----- DATA SHOWN
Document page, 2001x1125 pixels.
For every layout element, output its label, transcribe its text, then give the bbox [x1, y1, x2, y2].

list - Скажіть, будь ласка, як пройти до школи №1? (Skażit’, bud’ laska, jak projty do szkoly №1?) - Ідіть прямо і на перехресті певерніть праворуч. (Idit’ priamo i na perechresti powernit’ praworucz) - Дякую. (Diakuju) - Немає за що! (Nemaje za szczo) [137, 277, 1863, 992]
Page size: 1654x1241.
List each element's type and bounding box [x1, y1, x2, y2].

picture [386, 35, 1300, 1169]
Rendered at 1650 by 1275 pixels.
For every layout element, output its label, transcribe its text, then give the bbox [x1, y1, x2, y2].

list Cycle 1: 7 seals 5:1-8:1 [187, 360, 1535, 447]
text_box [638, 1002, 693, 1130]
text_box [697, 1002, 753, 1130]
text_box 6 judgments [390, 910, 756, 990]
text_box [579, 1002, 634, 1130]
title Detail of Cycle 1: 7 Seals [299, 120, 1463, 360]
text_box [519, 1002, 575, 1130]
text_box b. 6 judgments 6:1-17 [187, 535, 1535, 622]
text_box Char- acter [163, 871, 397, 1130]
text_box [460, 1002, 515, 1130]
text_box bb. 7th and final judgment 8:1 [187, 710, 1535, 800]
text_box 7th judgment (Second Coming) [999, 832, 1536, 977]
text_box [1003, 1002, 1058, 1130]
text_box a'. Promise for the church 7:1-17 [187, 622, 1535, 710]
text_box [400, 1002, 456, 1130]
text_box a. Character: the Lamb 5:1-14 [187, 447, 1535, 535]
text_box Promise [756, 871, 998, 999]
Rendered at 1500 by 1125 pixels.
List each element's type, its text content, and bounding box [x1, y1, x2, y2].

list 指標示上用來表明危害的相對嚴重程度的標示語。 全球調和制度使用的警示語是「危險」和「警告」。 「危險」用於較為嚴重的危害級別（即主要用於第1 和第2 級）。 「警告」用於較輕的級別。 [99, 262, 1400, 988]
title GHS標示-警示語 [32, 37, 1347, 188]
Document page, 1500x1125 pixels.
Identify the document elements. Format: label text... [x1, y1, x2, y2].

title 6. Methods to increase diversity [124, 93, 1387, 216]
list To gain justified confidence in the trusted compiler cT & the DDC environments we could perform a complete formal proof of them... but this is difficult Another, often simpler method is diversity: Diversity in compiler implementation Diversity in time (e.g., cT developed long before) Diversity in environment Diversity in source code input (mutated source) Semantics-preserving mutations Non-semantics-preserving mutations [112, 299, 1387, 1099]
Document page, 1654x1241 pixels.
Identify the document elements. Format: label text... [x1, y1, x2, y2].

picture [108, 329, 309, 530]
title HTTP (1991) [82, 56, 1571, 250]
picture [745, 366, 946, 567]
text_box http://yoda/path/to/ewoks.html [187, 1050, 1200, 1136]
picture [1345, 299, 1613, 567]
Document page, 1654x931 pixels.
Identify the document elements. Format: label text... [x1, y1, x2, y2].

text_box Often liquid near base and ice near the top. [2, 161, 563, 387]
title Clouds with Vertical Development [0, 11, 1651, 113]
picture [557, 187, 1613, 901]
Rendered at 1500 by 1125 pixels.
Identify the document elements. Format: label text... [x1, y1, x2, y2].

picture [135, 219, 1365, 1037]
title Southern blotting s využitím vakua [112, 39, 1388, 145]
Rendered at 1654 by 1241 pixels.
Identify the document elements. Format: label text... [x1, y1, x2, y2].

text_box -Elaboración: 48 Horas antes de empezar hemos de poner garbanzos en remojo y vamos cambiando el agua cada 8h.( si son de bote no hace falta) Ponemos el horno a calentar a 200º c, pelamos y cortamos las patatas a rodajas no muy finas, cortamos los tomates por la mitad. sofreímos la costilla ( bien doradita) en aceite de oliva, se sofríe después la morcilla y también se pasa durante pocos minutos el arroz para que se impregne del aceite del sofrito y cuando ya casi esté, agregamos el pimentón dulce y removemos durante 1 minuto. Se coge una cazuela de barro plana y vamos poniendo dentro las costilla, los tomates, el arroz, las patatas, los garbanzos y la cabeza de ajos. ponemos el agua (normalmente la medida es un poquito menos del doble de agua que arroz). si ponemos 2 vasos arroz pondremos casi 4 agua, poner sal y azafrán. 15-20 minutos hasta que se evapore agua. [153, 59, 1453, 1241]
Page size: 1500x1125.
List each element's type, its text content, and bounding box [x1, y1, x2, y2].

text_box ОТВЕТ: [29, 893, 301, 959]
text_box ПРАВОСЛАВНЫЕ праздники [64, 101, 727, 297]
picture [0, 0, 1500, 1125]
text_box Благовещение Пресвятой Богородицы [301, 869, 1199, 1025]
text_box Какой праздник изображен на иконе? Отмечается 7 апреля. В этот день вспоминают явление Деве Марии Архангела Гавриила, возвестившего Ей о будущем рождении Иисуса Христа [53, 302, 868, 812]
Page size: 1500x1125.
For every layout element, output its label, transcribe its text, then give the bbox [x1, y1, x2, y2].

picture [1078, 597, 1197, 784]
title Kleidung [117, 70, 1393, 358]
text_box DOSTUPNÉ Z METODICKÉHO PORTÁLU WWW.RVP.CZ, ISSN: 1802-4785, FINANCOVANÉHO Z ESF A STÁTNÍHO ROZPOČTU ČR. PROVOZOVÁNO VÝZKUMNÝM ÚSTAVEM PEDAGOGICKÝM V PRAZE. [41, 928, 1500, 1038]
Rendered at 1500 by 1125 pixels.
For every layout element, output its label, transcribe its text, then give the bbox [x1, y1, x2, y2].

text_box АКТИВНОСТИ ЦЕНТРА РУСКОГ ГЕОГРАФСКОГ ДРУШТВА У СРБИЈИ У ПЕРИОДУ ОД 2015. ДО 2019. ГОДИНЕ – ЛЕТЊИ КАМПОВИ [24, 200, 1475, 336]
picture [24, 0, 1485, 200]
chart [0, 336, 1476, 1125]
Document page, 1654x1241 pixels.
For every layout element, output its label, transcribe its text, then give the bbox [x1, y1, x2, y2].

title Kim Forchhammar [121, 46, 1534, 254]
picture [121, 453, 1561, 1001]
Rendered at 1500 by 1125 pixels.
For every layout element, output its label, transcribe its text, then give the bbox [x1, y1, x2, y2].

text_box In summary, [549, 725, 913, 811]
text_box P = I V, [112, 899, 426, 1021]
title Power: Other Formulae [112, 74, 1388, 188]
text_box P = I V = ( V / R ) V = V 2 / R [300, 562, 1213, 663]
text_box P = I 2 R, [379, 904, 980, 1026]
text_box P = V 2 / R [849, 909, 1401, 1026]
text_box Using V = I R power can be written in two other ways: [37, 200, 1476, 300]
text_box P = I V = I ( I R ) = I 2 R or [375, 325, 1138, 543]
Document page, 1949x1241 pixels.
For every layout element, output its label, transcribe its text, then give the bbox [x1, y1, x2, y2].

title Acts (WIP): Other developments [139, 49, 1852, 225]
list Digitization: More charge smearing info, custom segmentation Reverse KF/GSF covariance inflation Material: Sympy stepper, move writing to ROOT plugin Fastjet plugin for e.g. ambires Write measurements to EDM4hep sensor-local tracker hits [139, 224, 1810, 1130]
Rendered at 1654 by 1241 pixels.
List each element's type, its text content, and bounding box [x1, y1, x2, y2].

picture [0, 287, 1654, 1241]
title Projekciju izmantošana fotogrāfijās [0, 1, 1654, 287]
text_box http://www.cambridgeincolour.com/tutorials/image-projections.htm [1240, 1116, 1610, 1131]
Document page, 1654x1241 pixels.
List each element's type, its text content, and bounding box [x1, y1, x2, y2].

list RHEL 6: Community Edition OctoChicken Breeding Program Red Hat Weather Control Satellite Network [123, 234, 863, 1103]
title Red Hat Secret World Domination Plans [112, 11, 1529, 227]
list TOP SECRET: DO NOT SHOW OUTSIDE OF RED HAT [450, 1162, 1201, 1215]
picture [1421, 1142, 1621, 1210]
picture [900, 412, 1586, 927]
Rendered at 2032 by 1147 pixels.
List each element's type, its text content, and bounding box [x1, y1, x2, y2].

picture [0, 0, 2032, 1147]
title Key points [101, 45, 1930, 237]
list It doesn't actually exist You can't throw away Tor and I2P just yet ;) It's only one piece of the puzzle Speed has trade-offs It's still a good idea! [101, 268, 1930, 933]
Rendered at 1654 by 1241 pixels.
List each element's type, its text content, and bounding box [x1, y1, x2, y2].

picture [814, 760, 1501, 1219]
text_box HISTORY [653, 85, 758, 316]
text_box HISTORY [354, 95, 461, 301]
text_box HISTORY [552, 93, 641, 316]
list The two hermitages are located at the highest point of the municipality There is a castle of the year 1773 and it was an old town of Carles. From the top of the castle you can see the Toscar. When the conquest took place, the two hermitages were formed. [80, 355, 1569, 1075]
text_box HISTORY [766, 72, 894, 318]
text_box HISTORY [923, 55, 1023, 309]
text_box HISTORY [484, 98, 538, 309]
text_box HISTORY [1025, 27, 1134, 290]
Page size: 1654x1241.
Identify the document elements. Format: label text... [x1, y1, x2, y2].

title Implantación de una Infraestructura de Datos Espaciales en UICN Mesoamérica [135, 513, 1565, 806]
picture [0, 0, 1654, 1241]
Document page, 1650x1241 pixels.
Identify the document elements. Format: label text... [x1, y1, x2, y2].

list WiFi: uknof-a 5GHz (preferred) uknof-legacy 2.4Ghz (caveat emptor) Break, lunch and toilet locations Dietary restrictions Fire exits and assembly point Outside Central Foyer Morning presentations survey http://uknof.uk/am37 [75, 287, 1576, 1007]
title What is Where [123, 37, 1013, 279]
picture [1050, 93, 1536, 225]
----------
Rewrite the records from the line with "Document page, 1654x931 pixels." up to and including the line with "picture [557, 187, 1613, 901]", putting "List" in place of "Identify" and leaving everything else the same.

■ **THE RESULT**:
Document page, 1654x931 pixels.
List the document elements. Format: label text... [x1, y1, x2, y2].

text_box Often liquid near base and ice near the top. [2, 161, 563, 387]
title Clouds with Vertical Development [0, 11, 1651, 113]
picture [557, 187, 1613, 901]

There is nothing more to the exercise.